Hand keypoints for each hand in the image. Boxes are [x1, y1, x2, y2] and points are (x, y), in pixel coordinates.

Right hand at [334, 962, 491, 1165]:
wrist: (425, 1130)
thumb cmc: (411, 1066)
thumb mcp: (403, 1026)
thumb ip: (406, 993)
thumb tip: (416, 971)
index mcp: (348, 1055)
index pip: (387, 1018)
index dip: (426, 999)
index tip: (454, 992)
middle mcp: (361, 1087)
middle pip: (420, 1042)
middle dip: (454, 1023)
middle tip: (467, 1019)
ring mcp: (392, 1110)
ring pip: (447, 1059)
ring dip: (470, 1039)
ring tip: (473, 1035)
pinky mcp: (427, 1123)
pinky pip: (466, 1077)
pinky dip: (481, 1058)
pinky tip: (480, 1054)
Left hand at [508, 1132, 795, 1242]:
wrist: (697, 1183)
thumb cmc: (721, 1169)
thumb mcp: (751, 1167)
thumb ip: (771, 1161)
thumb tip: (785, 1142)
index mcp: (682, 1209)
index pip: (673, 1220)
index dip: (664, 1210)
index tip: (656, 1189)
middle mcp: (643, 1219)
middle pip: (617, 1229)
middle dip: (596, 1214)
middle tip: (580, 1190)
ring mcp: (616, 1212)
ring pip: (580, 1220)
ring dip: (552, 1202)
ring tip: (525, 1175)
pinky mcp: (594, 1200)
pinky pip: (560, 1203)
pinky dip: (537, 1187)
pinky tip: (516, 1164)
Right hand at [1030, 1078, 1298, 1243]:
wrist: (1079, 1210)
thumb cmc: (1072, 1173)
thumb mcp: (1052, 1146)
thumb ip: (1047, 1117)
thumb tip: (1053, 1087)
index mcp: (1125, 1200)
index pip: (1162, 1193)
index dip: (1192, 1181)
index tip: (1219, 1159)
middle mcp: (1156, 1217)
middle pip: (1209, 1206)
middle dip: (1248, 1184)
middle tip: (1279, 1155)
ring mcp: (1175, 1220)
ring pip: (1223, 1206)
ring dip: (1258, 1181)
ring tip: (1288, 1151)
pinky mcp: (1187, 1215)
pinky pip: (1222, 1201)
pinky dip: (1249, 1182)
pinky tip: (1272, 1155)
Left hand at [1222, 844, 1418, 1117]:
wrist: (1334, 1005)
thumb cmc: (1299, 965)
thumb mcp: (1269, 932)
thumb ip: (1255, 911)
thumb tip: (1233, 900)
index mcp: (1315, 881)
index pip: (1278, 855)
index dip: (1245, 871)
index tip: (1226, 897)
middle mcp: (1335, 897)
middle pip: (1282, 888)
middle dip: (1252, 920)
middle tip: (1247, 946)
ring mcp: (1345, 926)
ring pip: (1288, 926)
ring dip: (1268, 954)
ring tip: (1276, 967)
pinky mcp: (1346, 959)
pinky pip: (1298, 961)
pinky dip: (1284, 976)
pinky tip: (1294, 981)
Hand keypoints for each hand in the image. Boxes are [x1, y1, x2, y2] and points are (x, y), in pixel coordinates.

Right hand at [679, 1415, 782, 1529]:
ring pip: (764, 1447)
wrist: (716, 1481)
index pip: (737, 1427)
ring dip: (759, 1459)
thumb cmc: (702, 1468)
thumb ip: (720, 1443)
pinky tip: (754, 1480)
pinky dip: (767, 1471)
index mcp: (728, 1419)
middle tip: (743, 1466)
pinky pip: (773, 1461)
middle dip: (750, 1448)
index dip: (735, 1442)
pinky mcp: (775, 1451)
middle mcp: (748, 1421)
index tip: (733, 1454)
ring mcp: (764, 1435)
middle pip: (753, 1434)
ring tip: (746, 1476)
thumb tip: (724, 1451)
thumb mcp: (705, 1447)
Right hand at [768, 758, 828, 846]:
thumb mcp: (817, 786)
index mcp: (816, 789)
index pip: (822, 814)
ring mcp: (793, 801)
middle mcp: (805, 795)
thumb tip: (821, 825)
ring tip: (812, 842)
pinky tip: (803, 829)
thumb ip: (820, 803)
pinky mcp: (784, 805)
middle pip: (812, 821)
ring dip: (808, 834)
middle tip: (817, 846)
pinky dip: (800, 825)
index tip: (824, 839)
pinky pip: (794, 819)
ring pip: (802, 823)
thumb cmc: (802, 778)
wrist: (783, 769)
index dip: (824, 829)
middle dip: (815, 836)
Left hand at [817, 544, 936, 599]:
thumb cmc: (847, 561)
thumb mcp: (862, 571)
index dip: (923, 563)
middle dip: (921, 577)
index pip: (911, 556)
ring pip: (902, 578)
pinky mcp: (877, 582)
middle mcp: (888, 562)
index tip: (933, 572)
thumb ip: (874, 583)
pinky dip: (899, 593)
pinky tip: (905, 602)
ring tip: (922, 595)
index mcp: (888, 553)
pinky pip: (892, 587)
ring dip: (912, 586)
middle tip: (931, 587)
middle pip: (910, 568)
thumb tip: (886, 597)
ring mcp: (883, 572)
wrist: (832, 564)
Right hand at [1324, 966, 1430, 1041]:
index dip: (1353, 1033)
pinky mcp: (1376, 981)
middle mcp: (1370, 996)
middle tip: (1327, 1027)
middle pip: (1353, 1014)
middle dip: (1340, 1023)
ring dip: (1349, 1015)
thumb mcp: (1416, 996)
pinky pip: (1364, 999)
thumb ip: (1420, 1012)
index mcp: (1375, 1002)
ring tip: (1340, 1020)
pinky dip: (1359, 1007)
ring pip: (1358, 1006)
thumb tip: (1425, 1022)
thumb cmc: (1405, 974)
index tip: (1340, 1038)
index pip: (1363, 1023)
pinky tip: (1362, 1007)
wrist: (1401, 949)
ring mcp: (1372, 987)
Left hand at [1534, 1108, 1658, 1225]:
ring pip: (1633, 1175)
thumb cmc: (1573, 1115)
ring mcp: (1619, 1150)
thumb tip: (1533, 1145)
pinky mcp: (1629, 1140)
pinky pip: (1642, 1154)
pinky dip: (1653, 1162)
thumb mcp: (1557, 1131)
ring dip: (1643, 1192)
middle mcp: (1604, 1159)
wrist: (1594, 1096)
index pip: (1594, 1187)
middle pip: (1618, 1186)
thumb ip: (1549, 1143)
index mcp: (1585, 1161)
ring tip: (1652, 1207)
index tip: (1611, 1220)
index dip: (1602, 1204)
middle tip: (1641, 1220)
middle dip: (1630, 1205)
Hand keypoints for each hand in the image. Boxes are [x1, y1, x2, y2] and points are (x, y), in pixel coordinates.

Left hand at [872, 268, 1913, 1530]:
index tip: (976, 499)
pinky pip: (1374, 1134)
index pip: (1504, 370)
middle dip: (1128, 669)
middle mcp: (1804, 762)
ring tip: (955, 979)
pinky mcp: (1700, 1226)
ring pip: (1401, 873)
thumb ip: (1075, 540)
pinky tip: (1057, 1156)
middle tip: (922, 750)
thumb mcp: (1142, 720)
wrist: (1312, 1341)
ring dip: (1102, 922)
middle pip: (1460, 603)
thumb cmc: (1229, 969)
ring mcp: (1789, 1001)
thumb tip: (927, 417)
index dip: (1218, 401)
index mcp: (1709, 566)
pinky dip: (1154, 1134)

◆ Work to complete ◆
Give back every line of the data exactly.

◆ Task solution ◆
Hand keypoints for each hand in the image. Boxes are [x1, y1, x2, y2] and points are (x, y), in pixel coordinates.

Right hand at [334, 962, 491, 1165]:
wrist: (425, 1130)
thumb cmc: (411, 1066)
thumb mcp: (403, 1026)
thumb ip: (406, 993)
thumb tip: (416, 971)
index mcp: (348, 1055)
index pip: (387, 1018)
index dip: (426, 999)
index tip: (454, 992)
middle mcp: (361, 1087)
middle pip: (420, 1042)
middle dip: (454, 1023)
middle tip: (467, 1019)
ring mcp: (392, 1110)
ring pip: (447, 1059)
ring dip: (470, 1039)
ring tip: (473, 1035)
pinky mcp: (427, 1123)
pinky pip: (466, 1077)
pinky dip: (481, 1058)
pinky tip: (480, 1054)
Left hand at [508, 1132, 795, 1242]:
wrist: (697, 1183)
thumb cmc: (721, 1169)
thumb mcp: (751, 1167)
thumb ip: (771, 1161)
thumb tip: (785, 1142)
index mcp: (682, 1209)
index pip: (673, 1220)
index dip: (664, 1210)
index tip: (656, 1189)
middle mcp: (643, 1219)
middle pip: (617, 1229)
middle dip: (596, 1214)
middle tip: (580, 1190)
ring mcp: (616, 1212)
ring pip: (580, 1220)
ring dip: (552, 1202)
ring tip: (525, 1175)
pinky mcp: (594, 1200)
pinky pip: (560, 1203)
pinky dip: (537, 1187)
pinky tip: (516, 1164)
Right hand at [1030, 1078, 1298, 1243]:
wrist: (1079, 1210)
thumb cmc: (1072, 1173)
thumb mcp: (1052, 1146)
thumb ip: (1047, 1117)
thumb tip: (1053, 1087)
index mcp: (1125, 1200)
index pip: (1162, 1193)
index dip: (1192, 1181)
index tip: (1219, 1159)
middle mcp: (1156, 1217)
middle pip: (1209, 1206)
middle dip: (1248, 1184)
middle tip: (1279, 1155)
ring mcp: (1175, 1220)
ring pip: (1223, 1206)
ring dip: (1258, 1181)
ring tip: (1288, 1151)
pinky mcp: (1187, 1215)
pinky pip: (1222, 1201)
pinky dip: (1249, 1182)
pinky tip: (1272, 1155)
Left hand at [1222, 844, 1418, 1117]:
wrist: (1334, 1005)
thumb cmc: (1299, 965)
thumb mcp: (1269, 932)
thumb ip: (1255, 911)
thumb tip: (1233, 900)
index mcp: (1315, 881)
index pip: (1278, 855)
index dip: (1245, 871)
index tip: (1226, 897)
middle mcp: (1335, 897)
middle pip: (1282, 888)
middle dip: (1252, 920)
middle tip: (1247, 946)
ring mcp: (1345, 926)
ring pip: (1288, 926)
ring dip: (1268, 954)
ring tip: (1276, 967)
pinky mcp: (1346, 959)
pinky pip: (1298, 961)
pinky dip: (1284, 976)
pinky tip: (1294, 981)
Hand keypoints for each hand in the image. Boxes are [x1, y1, x2, y2] and points are (x, y), in pixel coordinates.

Right hand at [679, 1415, 782, 1529]:
ring pip: (764, 1447)
wrist: (716, 1481)
index pip: (737, 1427)
ring dip: (759, 1459)
thumb cmc: (702, 1468)
thumb ip: (720, 1443)
pinky tip: (754, 1480)
pinky dip: (767, 1471)
index mcp: (728, 1419)
middle tip: (743, 1466)
pinky pip: (773, 1461)
middle dip: (750, 1448)
index dip: (735, 1442)
pinky mcp: (775, 1451)
middle mcp: (748, 1421)
index tip: (733, 1454)
ring mcp: (764, 1435)
middle pip: (753, 1434)
ring tip: (746, 1476)
thumb tip: (724, 1451)
thumb mcp: (705, 1447)
Right hand at [768, 758, 828, 846]:
thumb mcp: (817, 786)
index mcp: (816, 789)
index pip: (822, 814)
ring mcp: (793, 801)
middle mcp: (805, 795)
thumb tip: (821, 825)
ring tip: (812, 842)
pinky tip: (803, 829)
thumb ip: (820, 803)
pinky mcp: (784, 805)
middle pip: (812, 821)
ring dip: (808, 834)
middle tip: (817, 846)
pinky dip: (800, 825)
index tip: (824, 839)
pinky pip: (794, 819)
ring pip: (802, 823)
thumb cmc: (802, 778)
wrist: (783, 769)
index dip: (824, 829)
middle dip: (815, 836)
Left hand at [817, 544, 936, 599]:
thumb cmc: (847, 561)
thumb mcp: (862, 571)
index dip: (923, 563)
middle dip: (921, 577)
index pip: (911, 556)
ring pip: (902, 578)
pinky mcp: (877, 582)
middle mcp: (888, 562)
index tip: (933, 572)
thumb ip: (874, 583)
pinky dip: (899, 593)
pinky tip: (905, 602)
ring tip: (922, 595)
index mcp: (888, 553)
pinky pip: (892, 587)
ring dip: (912, 586)
middle tip: (931, 587)
middle pip: (910, 568)
thumb tip: (886, 597)
ring mcp: (883, 572)
wrist: (832, 564)
Right hand at [1324, 966, 1430, 1041]:
index dip: (1353, 1033)
pinky mcp: (1376, 981)
middle mcp: (1370, 996)
middle tip: (1327, 1027)
middle pip: (1353, 1014)
middle dip: (1340, 1023)
ring dip: (1349, 1015)
thumb mcp: (1416, 996)
pinky pip: (1364, 999)
thumb ip: (1420, 1012)
index mcp: (1375, 1002)
ring tip: (1340, 1020)
pinky dip: (1359, 1007)
ring pip: (1358, 1006)
thumb tip: (1425, 1022)
thumb cmc: (1405, 974)
index tip: (1340, 1038)
index pip: (1363, 1023)
pinky tip: (1362, 1007)
wrist: (1401, 949)
ring mcp: (1372, 987)
Left hand at [1534, 1108, 1658, 1225]:
ring pip: (1633, 1175)
thumb cmc: (1573, 1115)
ring mcp: (1619, 1150)
thumb tip: (1533, 1145)
pinky mcp: (1629, 1140)
pinky pip: (1642, 1154)
pinky dip: (1653, 1162)
thumb mcp: (1557, 1131)
ring dip: (1643, 1192)
middle mcp: (1604, 1159)
wrist: (1594, 1096)
index pip: (1594, 1187)
middle pip: (1618, 1186)
thumb ip: (1549, 1143)
index mcp: (1585, 1161)
ring tip: (1652, 1207)
index tip: (1611, 1220)
index dip: (1602, 1204)
middle tip: (1641, 1220)
middle dip: (1630, 1205)
Hand keypoints for each hand in the image. Boxes are [x1, y1, x2, y2] and points are (x, y), in pixel coordinates.

Left hand at [872, 268, 1913, 1530]:
index tip: (976, 499)
pinky pip: (1374, 1134)
index pip: (1504, 370)
middle dip: (1128, 669)
middle mcp: (1804, 762)
ring tip: (955, 979)
pinky mcp: (1700, 1226)
ring pip: (1401, 873)
thumb ip: (1075, 540)
pinky tip: (1057, 1156)
middle tip: (922, 750)
thumb mcp: (1142, 720)
wrist: (1312, 1341)
ring dip: (1102, 922)
middle pip: (1460, 603)
thumb cmc: (1229, 969)
ring mcp: (1789, 1001)
thumb tip: (927, 417)
index dip: (1218, 401)
index mcp: (1709, 566)
pinky dip: (1154, 1134)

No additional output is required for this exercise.